Substituting sitting with moderate-vigorous physical activity or light-intensity physical activity can increase energy expenditure. However, the practicality of undertaking normal work tasks may be limited while performing moderate–vigorous physical activity. Within occupational environments, task substitution to increase energy expenditure is more likely to be feasible with light-intensity activities. This type of light activity is more sustainable over the working day. Light intensity physical activities include standing, casual walking, and gentle exercises (such as leg lifts and calf raises). Regularly changing from a seated to a standing position also creates brief movements and postural variety, which may help to counteract the negative impacts of sitting on blood glucose metabolism, and reduce musculoskeletal discomfort which some people experience with extended periods of sitting.

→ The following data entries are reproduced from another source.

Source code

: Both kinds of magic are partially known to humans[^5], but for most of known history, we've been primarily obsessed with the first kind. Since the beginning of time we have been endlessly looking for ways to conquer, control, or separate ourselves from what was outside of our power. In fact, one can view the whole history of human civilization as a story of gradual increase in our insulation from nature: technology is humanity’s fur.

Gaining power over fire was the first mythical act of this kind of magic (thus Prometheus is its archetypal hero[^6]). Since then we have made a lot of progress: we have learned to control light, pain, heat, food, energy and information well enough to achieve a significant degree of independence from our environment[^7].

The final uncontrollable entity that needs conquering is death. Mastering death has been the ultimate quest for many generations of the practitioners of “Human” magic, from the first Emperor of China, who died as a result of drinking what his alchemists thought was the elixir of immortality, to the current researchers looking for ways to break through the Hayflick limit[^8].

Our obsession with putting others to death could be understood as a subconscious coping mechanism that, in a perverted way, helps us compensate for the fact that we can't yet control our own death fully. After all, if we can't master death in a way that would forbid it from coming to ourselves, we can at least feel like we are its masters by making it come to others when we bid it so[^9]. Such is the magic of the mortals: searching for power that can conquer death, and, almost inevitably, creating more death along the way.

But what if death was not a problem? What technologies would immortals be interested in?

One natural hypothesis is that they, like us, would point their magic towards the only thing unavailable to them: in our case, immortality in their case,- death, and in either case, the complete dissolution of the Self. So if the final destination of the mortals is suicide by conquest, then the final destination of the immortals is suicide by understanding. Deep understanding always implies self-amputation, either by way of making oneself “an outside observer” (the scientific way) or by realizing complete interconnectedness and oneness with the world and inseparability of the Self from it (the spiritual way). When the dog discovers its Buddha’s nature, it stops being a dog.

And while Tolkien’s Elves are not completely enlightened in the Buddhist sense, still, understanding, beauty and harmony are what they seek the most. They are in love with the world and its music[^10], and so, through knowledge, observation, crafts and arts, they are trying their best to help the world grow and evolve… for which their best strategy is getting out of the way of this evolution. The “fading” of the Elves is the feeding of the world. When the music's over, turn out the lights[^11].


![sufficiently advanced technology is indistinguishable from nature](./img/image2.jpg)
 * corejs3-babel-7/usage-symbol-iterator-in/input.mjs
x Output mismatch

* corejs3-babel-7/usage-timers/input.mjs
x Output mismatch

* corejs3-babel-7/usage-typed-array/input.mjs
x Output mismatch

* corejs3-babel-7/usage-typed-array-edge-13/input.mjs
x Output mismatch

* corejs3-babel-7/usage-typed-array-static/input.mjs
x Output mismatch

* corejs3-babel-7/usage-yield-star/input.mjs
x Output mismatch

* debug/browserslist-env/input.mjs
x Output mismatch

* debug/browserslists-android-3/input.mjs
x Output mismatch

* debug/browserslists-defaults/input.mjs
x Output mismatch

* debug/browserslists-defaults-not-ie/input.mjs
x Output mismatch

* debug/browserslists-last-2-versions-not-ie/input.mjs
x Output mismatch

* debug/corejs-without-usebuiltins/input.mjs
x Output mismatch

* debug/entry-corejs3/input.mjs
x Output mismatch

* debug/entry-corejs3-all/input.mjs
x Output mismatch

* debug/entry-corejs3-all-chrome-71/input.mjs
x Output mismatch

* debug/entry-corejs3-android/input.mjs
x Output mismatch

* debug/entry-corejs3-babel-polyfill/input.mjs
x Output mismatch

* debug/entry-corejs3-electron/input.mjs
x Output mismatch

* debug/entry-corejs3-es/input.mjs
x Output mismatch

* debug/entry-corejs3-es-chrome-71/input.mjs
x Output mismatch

Does timing of food consumption influence the metabolic benefits of activity breaks?
For the most part, our research has focused on the effects of breaking up sitting on postprandial (after a meal) blood glucose levels only over 1–3 days. So far, it appears that breaks in sitting attenuate blood glucose levels following breakfast, lunch, and the evening meal in individuals with or at-risk of type 2 diabetes. We have not yet examined the impact of breaking up sitting in a fasted state (>4 hours since last meal). However, given that up to three-quarters of the waking day is spent in a postprandial state, especially in Western societies, examination of the effect of breaking up sitting perhaps carries greater relevance to the postprandial state as it more closely resembles the real-life scenario for the majority of individuals.
The participants in the studies were overweight/obese adults, what other demographics benefit from activity breaks?
Individuals with, or who may be at risk of, type 2 diabetes may serve to benefit from regular activity breaks in sitting. Overweight and obesity is a risk factor for type 2 diabetes, but other risk factors include: having prediabetes (impaired glucose tolerance, impaired fasting glucose), having a parent or sibling with diabetes, having previously been diagnosed with gestational diabetes, having high blood pressure, having a low HDL cholesterol or high triglyceride levels, and/or having an ethnic background that may increase genetic susceptibility.
How do you and your colleagues ensure this type of research is communicated to health practitioners and the public?
This research fits within a program of sedentary behaviour research currently being conducted at the Baker Heart and Diabetes Institute. Publications from our research group have received wide media attention both nationally and internationally. Our work reporting on the detrimental association of sedentary behaviour with premature mortality and cardio-metabolic biomarkers has contributed to government and organisational guidelines and position stands on the likely importance of reducing sedentary behaviour in the community. These recommendations acknowledge that reducing sitting time should be done in addition to the current recommendations for increasing levels of participation in moderate–vigorous physical activity. We also have engaged with relevant stakeholders (industry partners) and give community talks to help to inform the public on the potential negative health implications of too much sitting.
What other obesity and nutrition research are you leading at the Baker Institute?
Utilising existing models on the experimental manipulation of sitting time and specialised technologies to assess sedentary behaviour and physical activity patterns, we are currently undertaking a program of research that is examining the influence of sitting time on the risk of developing gestational diabetes in pregnancy, and the effects of prolonged sitting on vascular function (the ability of the blood vessels to respond to stress).